Le sur-crédit ou recours excessif au crédit touche de plus en plus de consommateurs tentés par les facilités des prêts revolving, des prêts personnels et autres réserves d’argent. Tout va bien tant que ceux-ci, tant bien que mal, parviennent à faire face à des mensualités souvent assorties de forts intérêts. Mais il suffit que survienne, pour une raison ou une autre, une baisse de leurs revenus, et les voici vite inscrits au ficp et parfois acculés à déposer un dossier devant la commission de surendettement. Une extrémité évitable.

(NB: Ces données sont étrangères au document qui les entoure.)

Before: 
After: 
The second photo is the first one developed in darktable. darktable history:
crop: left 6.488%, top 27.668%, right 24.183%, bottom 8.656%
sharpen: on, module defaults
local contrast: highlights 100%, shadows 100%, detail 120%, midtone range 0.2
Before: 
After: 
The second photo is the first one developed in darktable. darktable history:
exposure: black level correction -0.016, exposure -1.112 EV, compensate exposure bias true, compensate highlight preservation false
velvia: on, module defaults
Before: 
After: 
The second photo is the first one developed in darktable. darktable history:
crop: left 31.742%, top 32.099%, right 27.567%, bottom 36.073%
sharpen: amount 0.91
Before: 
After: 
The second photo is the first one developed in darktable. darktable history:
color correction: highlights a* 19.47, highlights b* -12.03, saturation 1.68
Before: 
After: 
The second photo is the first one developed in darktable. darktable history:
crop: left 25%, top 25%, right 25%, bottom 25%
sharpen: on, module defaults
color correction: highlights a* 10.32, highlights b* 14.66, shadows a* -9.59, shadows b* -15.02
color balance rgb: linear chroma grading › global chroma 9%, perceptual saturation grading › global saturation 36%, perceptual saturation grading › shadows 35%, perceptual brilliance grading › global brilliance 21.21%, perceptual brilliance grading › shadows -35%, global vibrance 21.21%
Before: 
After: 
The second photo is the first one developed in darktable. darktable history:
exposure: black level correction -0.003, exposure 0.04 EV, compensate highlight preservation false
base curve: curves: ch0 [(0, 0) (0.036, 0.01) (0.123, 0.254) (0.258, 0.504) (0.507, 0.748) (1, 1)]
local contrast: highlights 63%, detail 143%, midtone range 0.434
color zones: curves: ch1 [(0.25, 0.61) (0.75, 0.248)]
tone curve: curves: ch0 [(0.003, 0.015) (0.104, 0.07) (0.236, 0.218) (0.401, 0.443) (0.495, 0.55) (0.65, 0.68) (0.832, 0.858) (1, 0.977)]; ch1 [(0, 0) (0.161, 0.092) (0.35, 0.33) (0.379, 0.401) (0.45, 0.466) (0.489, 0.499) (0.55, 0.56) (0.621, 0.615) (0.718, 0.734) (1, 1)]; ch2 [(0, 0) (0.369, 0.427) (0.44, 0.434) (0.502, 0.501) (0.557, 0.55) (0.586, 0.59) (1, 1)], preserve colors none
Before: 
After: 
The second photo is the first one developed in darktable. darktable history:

Protectrice en dernier recours des surendettés, la commission de surendettement est, en effet, loin d’être la panacée. D’abord parce que beaucoup de dossiers déposés devant elle sont rejetés, laissant le déposant face à ses créanciers. Ensuite parce que, en cas d’acceptation, les procédures d’apurement des comptes préconisées par la commission de surendettement privent le demandeur de toute initiative. La raison commande donc, au lieu d’en arriver là, de sortir en amont de la spirale du surendettement.
Un courtier en rachat de crédits comme Préféo met à disposition de ses clients les outils efficaces pour leur épargner le passage en commission de surendettement tenue sous l’égide de la Banque de France et des préfets. Le rachat de crédit s’est avéré une des meilleures solutions, même avec des taux d’endettement supérieurs à 50%, 60% et même au-delà. En soldant en une fois toutes les créances et en remontant un dossier unique réaliste dans ses échéances et ses montants, il est possible de se tirer durablement d’embarras sans avoir à remettre son destin dans la décision d’une commission de surendettement.